3. The Mutter Museum

This is a Philadelphia museum of medical history, dealing with the history of surgery, deformities, diseases, and other freaky things. You can choose whether or not to allow your kids to go along, but despite it being a little scary, it's still very educational. It's one of only two places in the world to have pieces of Albert Einstein's brain, and houses a nice collection of skulls, as well as a mummy and other various exhibits. They also have wet specimens, meaning things preserved in jars, like every part of the human body, including cysts and tumors. If you can get past the icky feeling, you'll want to check this museum out, for your own educational purposes.

4 Major Historical Spots In PA That Every American Should Visit!

Pennsylvania was one of the original 13 colonies and was the second state to ratify the constitution. The Declaration of Independence and the Constitution were drafted in Philadelphia, in Independence Hall. This historical area has walking tours to education people on what was happening back then. There are many, many historical sites to discover and learn about.

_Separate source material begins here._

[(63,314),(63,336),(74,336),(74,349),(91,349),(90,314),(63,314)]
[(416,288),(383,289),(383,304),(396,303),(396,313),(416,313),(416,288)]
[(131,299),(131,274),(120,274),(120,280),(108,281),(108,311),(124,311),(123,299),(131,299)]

Here are a few of them...

#1. Gettysburg


Who doesn't know about Gettysburg? Most people do, and it's a very interesting place to visit. There was a lot of trauma during the war, of course, so there are also many instances or stories of hauntings. For those of you who love ghost hunting or tours, there is the Farnsworth House Inn, Dobbin House Tavern (both are bed and breakfast inns), and the Jennie Wade House (which is now a museum), just to name a few. If you look on the outside of the some of the buildings, you can see bullet holes from the war.

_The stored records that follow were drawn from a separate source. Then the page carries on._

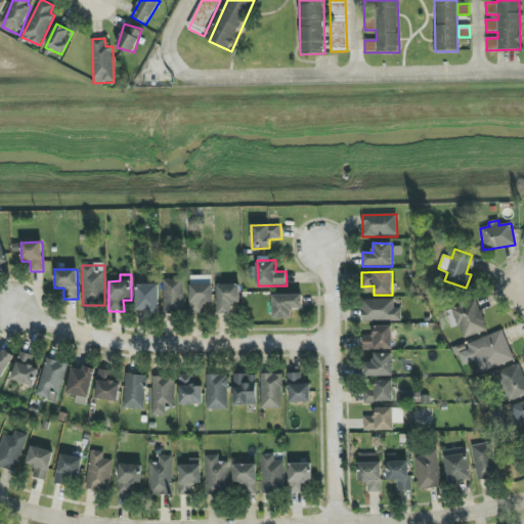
[(213,276),(190,276),(189,315),(204,315),(204,303),(212,303),(213,276)]
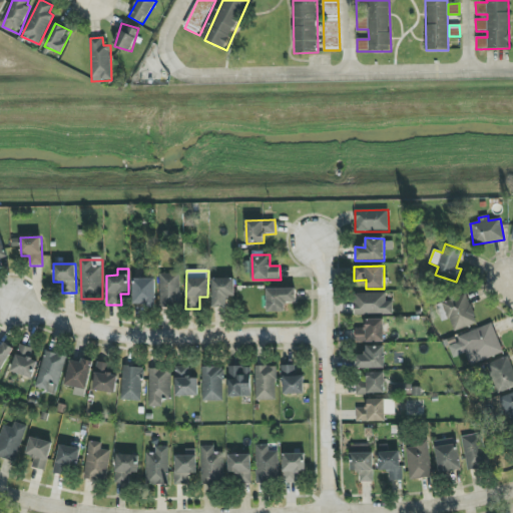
[(159,274),(160,309),(181,309),(180,274),(159,274)]
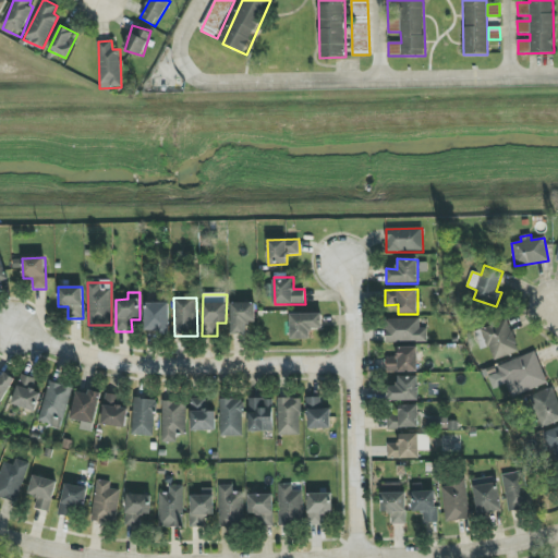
[(145,332),(157,331),(158,336),(170,336),(169,303),(145,303),(145,332)]
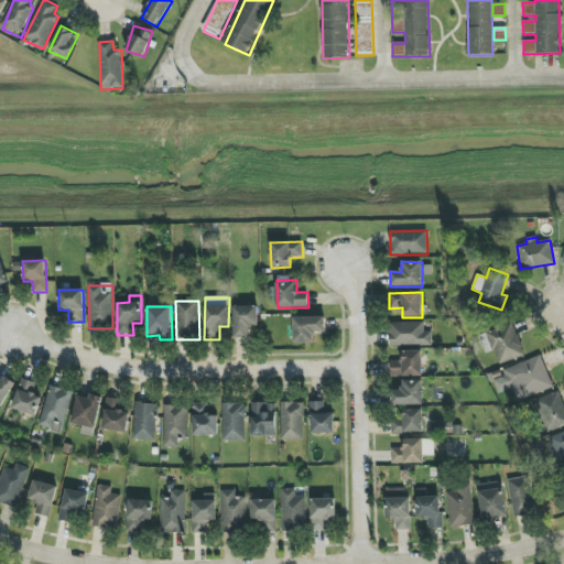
[(258,306),(234,306),(235,339),(250,338),(250,327),(259,327),(258,306)]
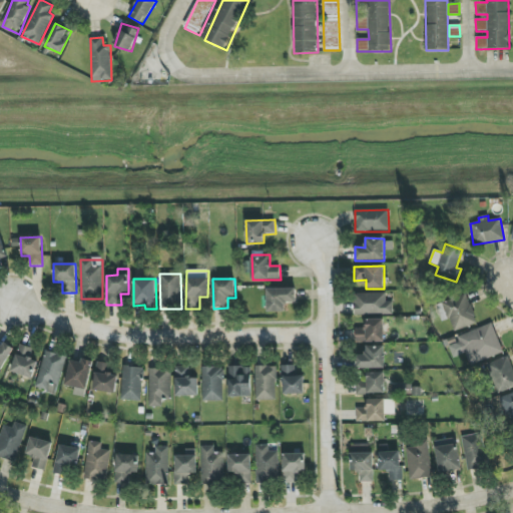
[(296,289),(267,290),(268,313),(287,312),(286,303),(296,303),(296,289)]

The Visitor Center is nearby with many artifacts from the war and the town itself. It is free to enter but some activities do require purchasing a ticket, like films, a private car tour with a guide who rides with you, bus tours through the battlefield, and more. If you tour the battlefield on your own, you can take your time and spend the day visiting different areas.

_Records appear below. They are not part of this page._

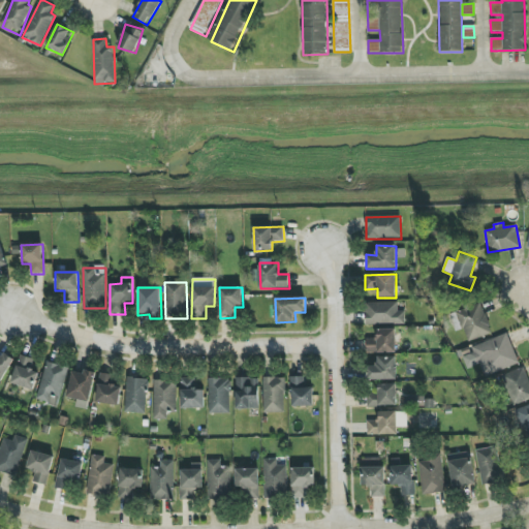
[(398,302),(366,303),(367,325),(405,324),(405,312),(398,312),(398,302)]
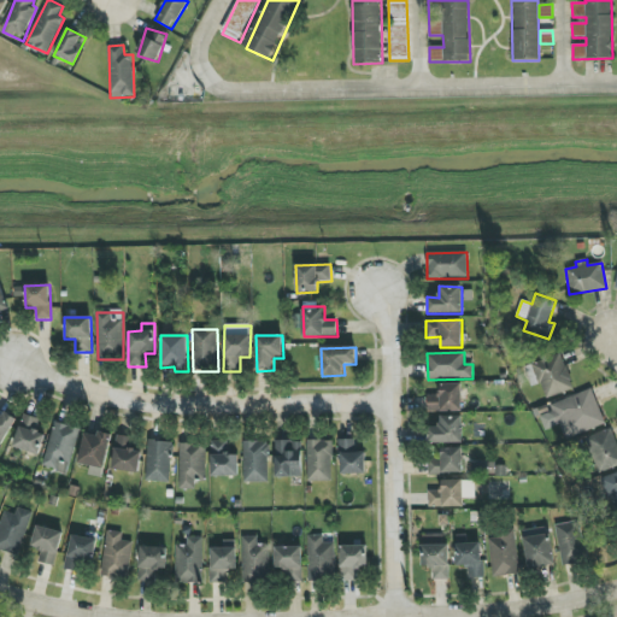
[(546,399),(574,388),(562,353),(524,368),(532,387),(541,383),(546,399)]
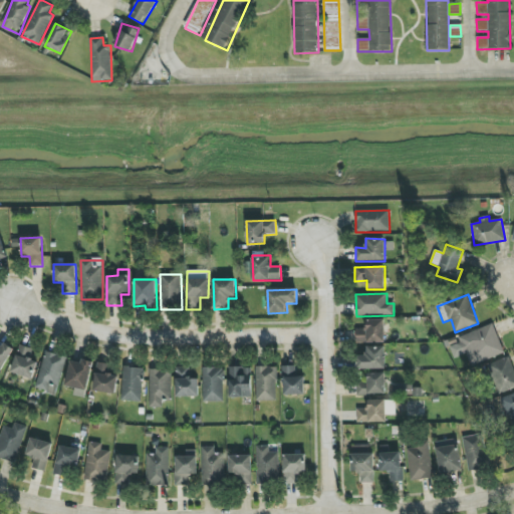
[(384,342),(384,320),(365,320),(365,328),(356,328),(356,343),(384,342)]
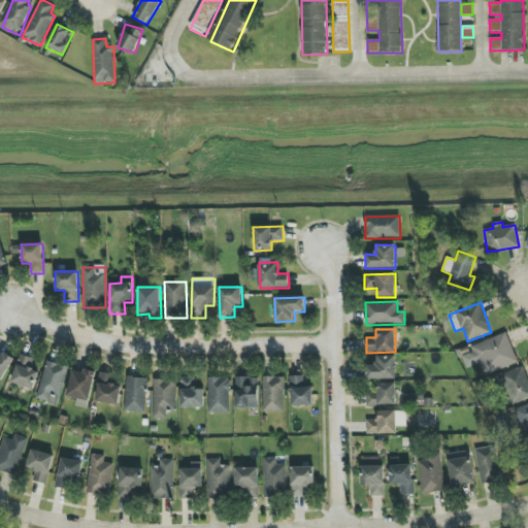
[(483,376),(518,364),(507,333),(471,347),(483,376)]
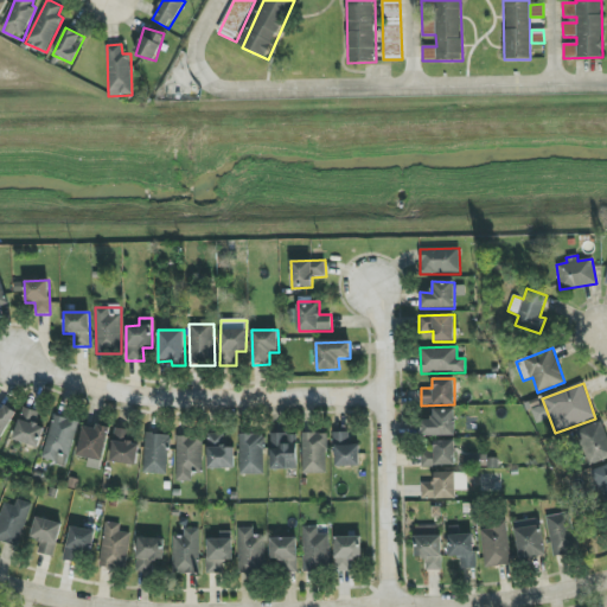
[(0,441),(1,442),(17,411),(5,406),(2,409),(0,407),(0,441)]
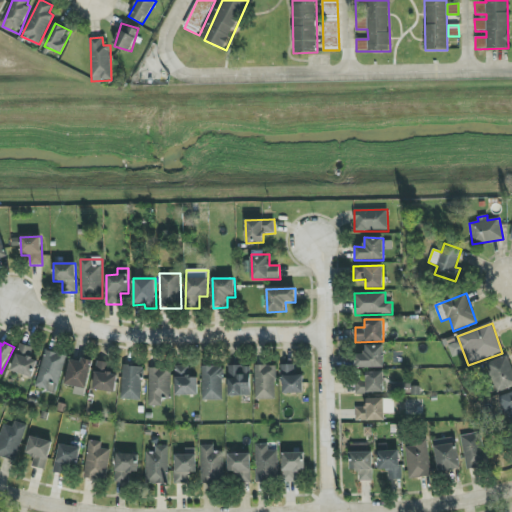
[(11,371),(32,378),(38,360),(30,357),(33,348),(20,344),(11,371)]
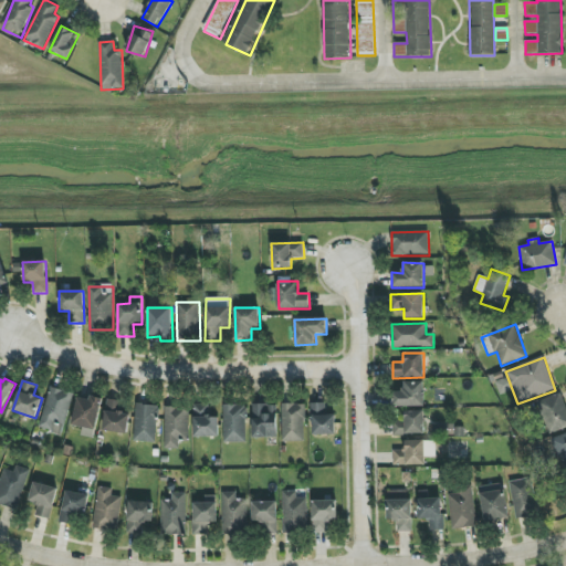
[(423,407),(425,383),(404,381),(404,392),(392,391),(392,407),(423,407)]
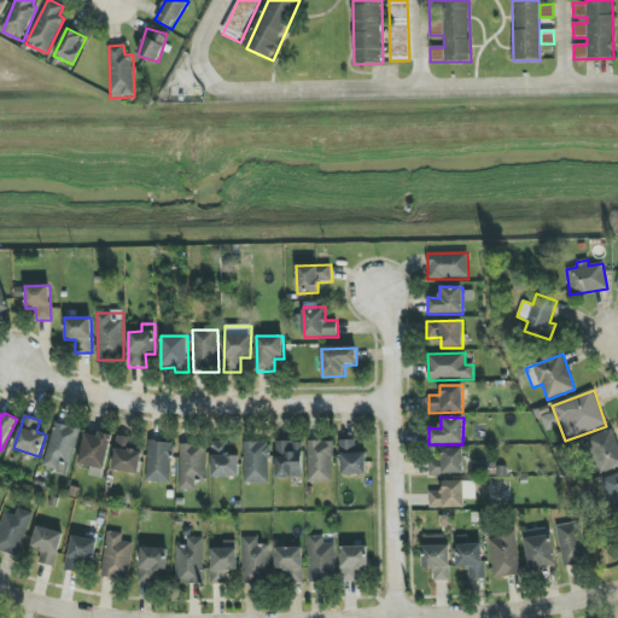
[(68,474),(80,430),(54,423),(42,468),(68,474)]
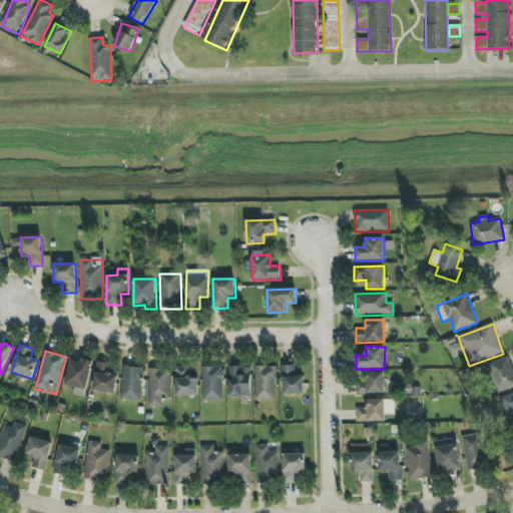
[(512,387),(512,368),(509,357),(486,365),(496,394),(512,387)]
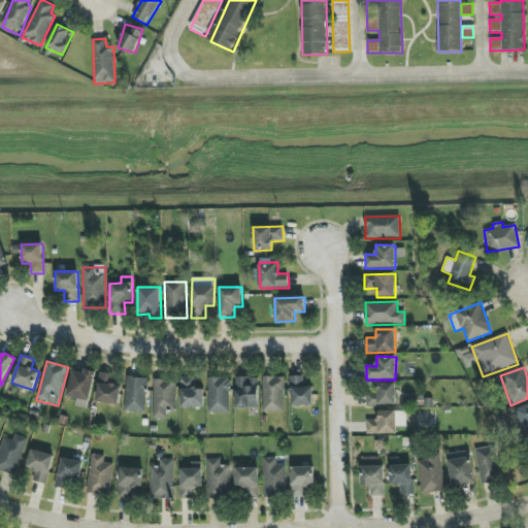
[(71,371),(68,398),(91,401),(95,371),(83,370),(83,372),(71,371)]
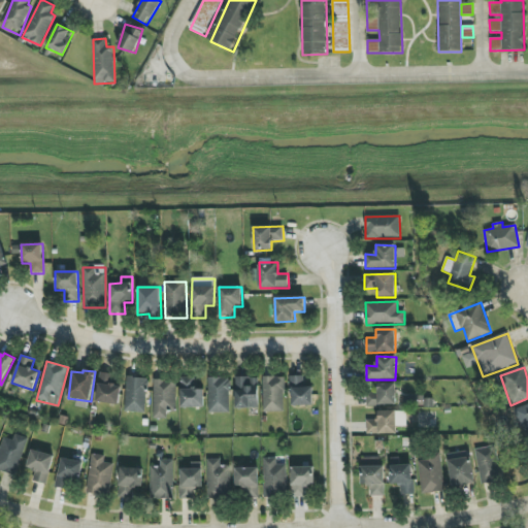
[(113,373),(99,373),(97,402),(120,404),(121,386),(112,385),(113,373)]
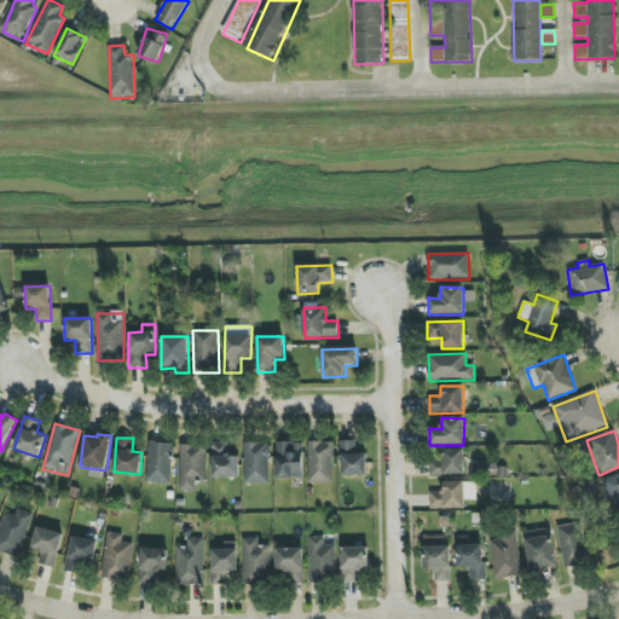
[(334,443),(308,441),(308,484),(334,484),(334,443)]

#2. Historic Philadelphia Trail


You can tour many historical buildings, get free tickets to Independence Hall (where the Constitution was signed), and purchase attraction tickets at the Independence Visitor Center. You can see the Liberty Bell, visit many different museums, and see where the congress met in the early days. Close by is the Rocky statue from the first Rocky movie, which is located at the bottom of the steps to the Philadelphia Museum of Art. Those are the steps he ran up in the movie.

#3. Eastern State Penitentiary


This former prison, the most expensively built one at the time, welcomed its first inmate in 1829. After many escape attempts and riots, the penitentiary closed in the beginning of 1970. The famous gangster Al Capone spent eight months here, and it is a well known ghost hunting destination and is supposedly very haunted. It's been featured on ghost hunting shows on tv. It is open for tours every day of the year.

#4. The Amish Experience


Want to know how the Amish live/lived? In Bird-in-Hand, PA, you can go on a guided Amish tour of Amish farmlands! The tour is on a shuttle bus with air conditioning where you can see different sights that are rarely seen and hear about the history of the land. They have shops and roadside stands along the way, and you get a free Amish cookbook on the tour. You can purchase regular tickets for a farmland tour, combo tickets that include everything, or VIP tour tickets. The VIP tour is much more expensive, but you get to actually visit 3 properties and spend time with a real Amish family, talk to them, and see how they live.